Previously published June 11, 2012.
Keywords: violation, securities and exchange act, class certification, class-wide reliance, securities fraud
Securities and Exchange Act—Certification of Class Actions
To obtain class certification in an action alleging a misrepresentation in violation of Section 10(b) of the Securities and Exchange Act, 15 U.S.C. § 78j(b), a plaintiff must show that reliance on the alleged misrepresentation is common to the class. In Basic Inc. v. Levinson, 485 U.S. 224 (1988), the Supreme Court held that a putative class-action plaintiff may obtain a rebuttable presumption of class-wide reliance by invoking the "fraud-on-the-market" theory.

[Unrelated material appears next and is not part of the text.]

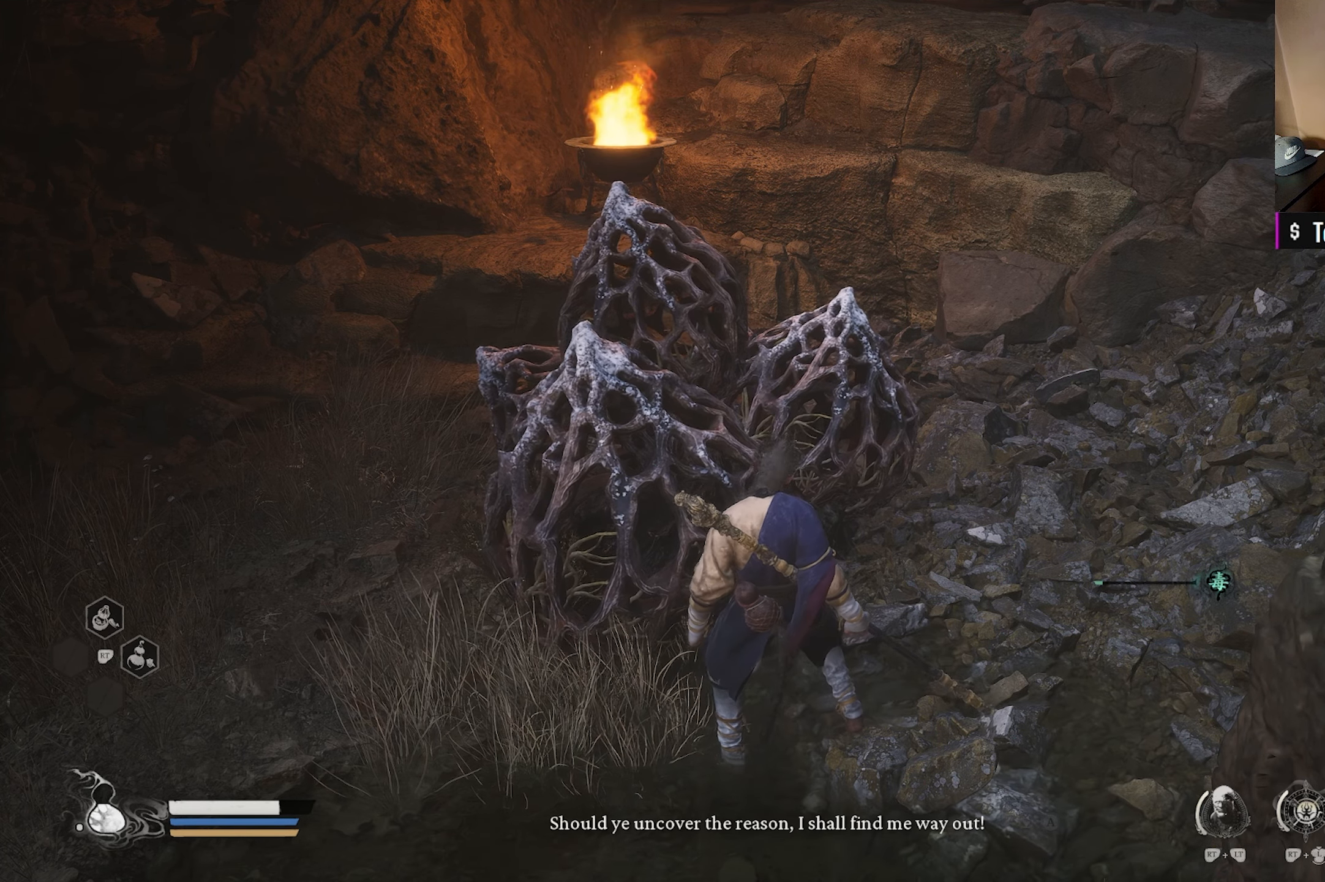
{"buttons": [], "left_stick": "center", "right_stick": "center", "events": [[267, "A", "down"], [400, "A", "up"]]}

Today the Supreme Court granted certiorari in Amgen Inc. v. Connecticut Retirement Plans and Trust Funds, No. 11-1085, to determine whether a plaintiff who relies on the fraud-on-the-market theory must prove at the class certification stage that the alleged misrepresentation was material, and whether a defendant may defeat class certification by showing that the immateriality of the alleged misrepresentation rebuts the presumption of class-wide reliance.
The Supreme Court's decision in this case will affect the standards for class certification of securities fraud claims. It will thus be of interest to all public companies that may be the target of securities class actions.
Respondent, the plaintiff below, alleged that petitioner Amgen made certain misrepresentations, which allegedly inflated the price of its stock. After ruling that the plaintiff could invoke the fraud-on-the-market theory, the district court held that at the class certification stage the plaintiff need only allege—and does not have to prove—that the purported misrepresentations were material. The district court also refused to consider Amgen's evidence rebutting the applicability of the fraud-on-the-market theory at the class certification stage, holding that rebuttal of the presumption was an issue for trial. Finding that common questions predominated, the district court certified the action as a class action under Rule 23(b).
The Ninth Circuit affirmed, holding that because materiality is an element of a securities fraud claim, it is a "merits" issue that should be addressed only at trial or on a summary judgment motion. The court stated that at the class certification stage a plaintiff "need only allege materiality with sufficient plausibility to withstand a 12(b)(6) motion." 660 F.3d 1170, 1177. The court also held that evidence proffered by a defendant to rebut the presumption of class-wide reliance could not be considered at the class certification stage because such evidence is essentially a method of refuting an alleged misrepresentation's materiality. In so holding, the Ninth Circuit joined the Seventh Circuit and rejected the contrary positions of the Second, Third, and Fifth Circuits, which hold that a plaintiff must demonstrate that an alleged misrepresentation is material before a class may be certified or that a defendant opposing class certification may rebut the presumption of reliance by showing the alleged misrepresentation's immateriality.
Absent extensions, which are likely, amicus briefs in support of the petitioners will be due on August 2, 2012, and amicus briefs in support of the respondent will be due on September 4, 2012.
Mayer Brown LLP filed an amicus brief in support of petitioners at the certiorari stage.